Forbes has an interesting article that includes a chart that shows how states are doing in terms of enrolling people compared to what the administration needs in order to reach their goal of six million enrollees. California is already at 118% of the goal, and Washington state is at 94%. What might surprise you is that Idaho is at 98% of the goal. Alabama (60%) is crushing New York (39%). It’s helps to have a governor who is really committed to the law, as you can see by comparing Kentucky (77%) to West Virginia (30%). Massachusetts (17%) is probably low because so few people were uninsured to begin with, but what’s going on with Wisconsin (28%), Iowa (25%), the District of Columbia (22%), and Arkansas (18%)?
Walker in Wisconsin is scaring people that a sign-up to Medicaid means that the IRS will be able to clawback money from your estate. It’s got people who are low income but own their home as their primary asset worried.
Arkansas’s legislature is still diddling with the eligibility of 85,000 people on extended Medicaid.

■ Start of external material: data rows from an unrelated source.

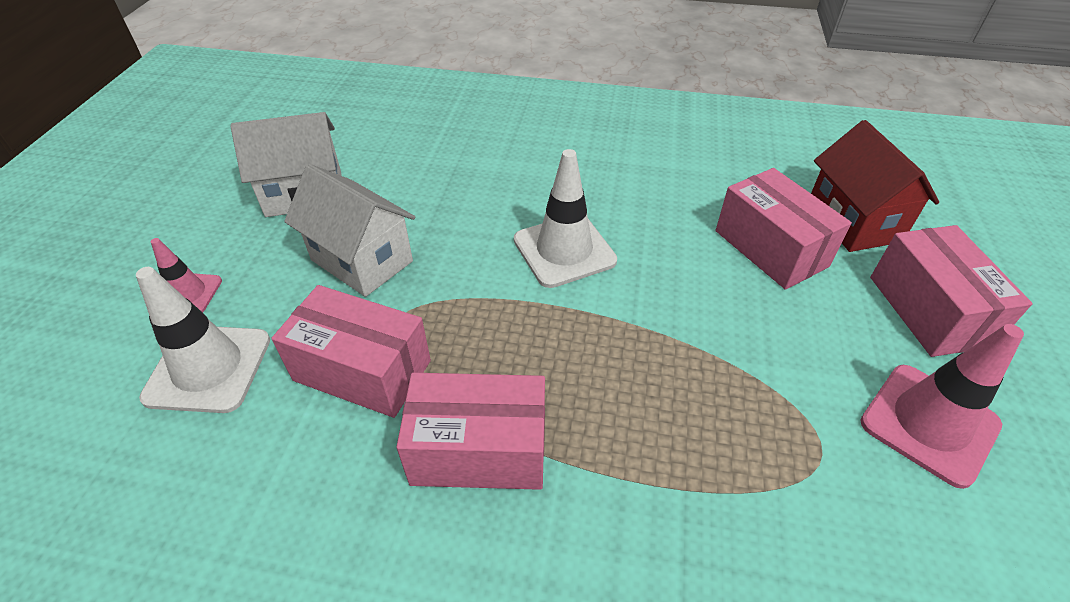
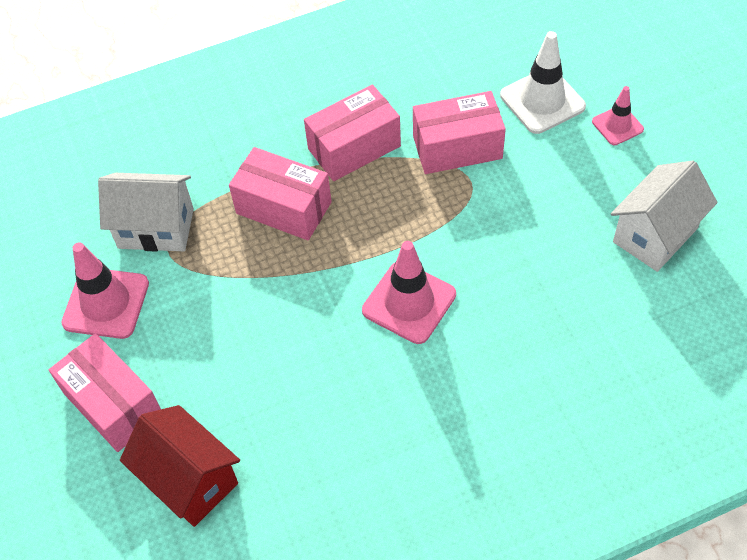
camera: 150 degrees right, 10 degrees up
white house [284,164,415,297] -> white house moved to [98,173,194,252]
white traffic cone [514,149,617,288] -> pink traffic cone [362,241,456,344]
pink box [716,168,852,290] -> pink box moved to [229,147,332,240]

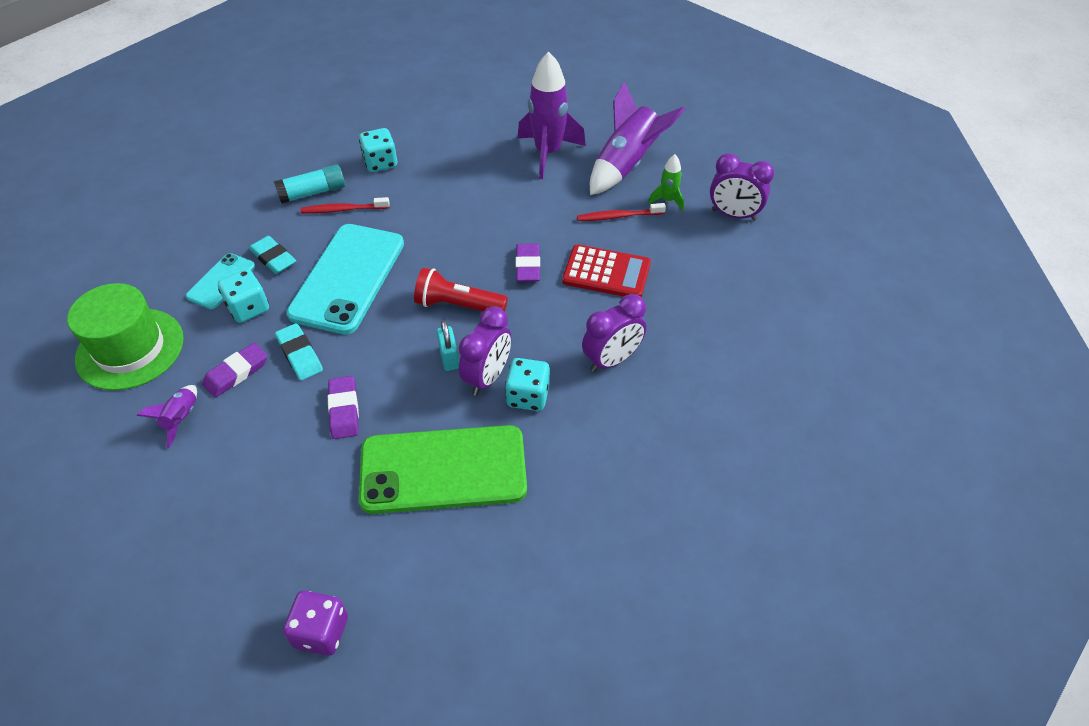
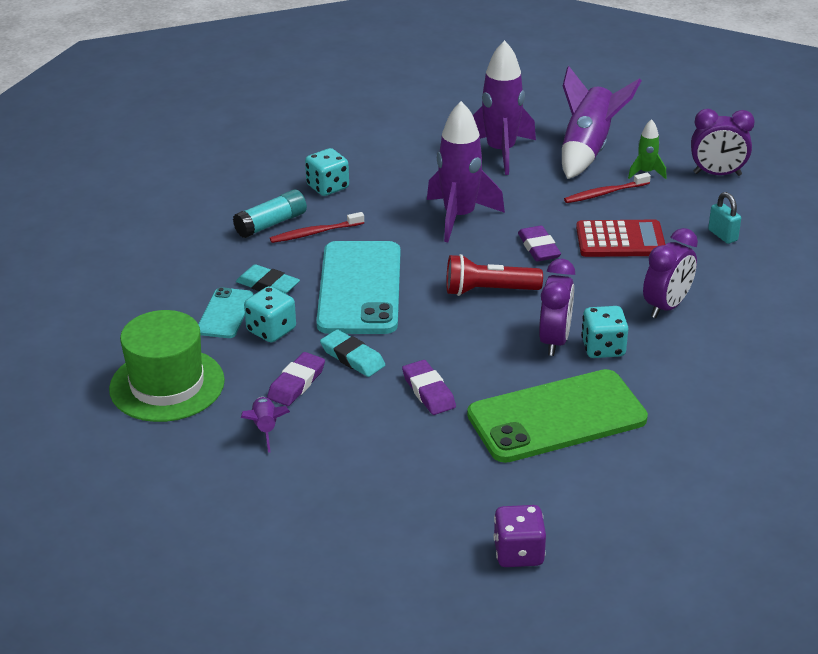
camera: 15 degrees left, 15 degrees down
turquoise padlock [437,320,459,371] -> turquoise padlock moved to [708,192,741,244]
none -> purple rocket [427,101,505,242]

Congress passed a bill some time ago giving the states the ability to claw back from folks who use Medicaid for long term care. Here in Oregon they’ve made clear this does not apply to health care, and supposedly the administration will be clarifying this issue. Makes sense that, if you have to get on Medicaid because your income is too low for subsidies, you would not be jeopardized. Hopefully we’ll get big numbers signed up by 2017 so the ACA is not vulnerable to a potential R takeover.
But houses are seized to pay Medicaid bills, so people’s fears are not unjustified. Extended Medicaid does not have the asset restrictions so maybe there is no problem nut clarification is desirable for those who have assets but no income.

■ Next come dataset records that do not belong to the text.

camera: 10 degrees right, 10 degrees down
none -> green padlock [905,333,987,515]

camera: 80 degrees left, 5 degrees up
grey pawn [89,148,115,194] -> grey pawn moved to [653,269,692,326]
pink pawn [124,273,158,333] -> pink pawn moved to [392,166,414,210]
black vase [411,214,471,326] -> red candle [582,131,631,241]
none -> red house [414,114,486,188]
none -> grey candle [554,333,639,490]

I’m saying that my understanding is that that confusion has been used by Walker to depress sign-up to Obamacare.
In North Carolina, the legislature killed an already approved Medicare Expansion plan and dumped the state exchange onto the federal exchange in July of last year.
The Republican sabotage campaign continues any way they can think of. I would look for some kind of Republican sabotage as explanations for other slow enrollment performance, like in New York.
The Bay State hired the same contractor that the Feds did to handle the websites on which residents were supposed to go to switch over from their current Commonwealth Care insurance to the ACA system. Apparently the contractor put nowhere near the thought and craft into the state exchanges that they did into the disastrous federal ACA rollout.
So everybody’s been encouraged to submit their applications via paper. It’s an unpretty landscape for now. And that probably has a lot to do with the low figures you note for Massachusetts.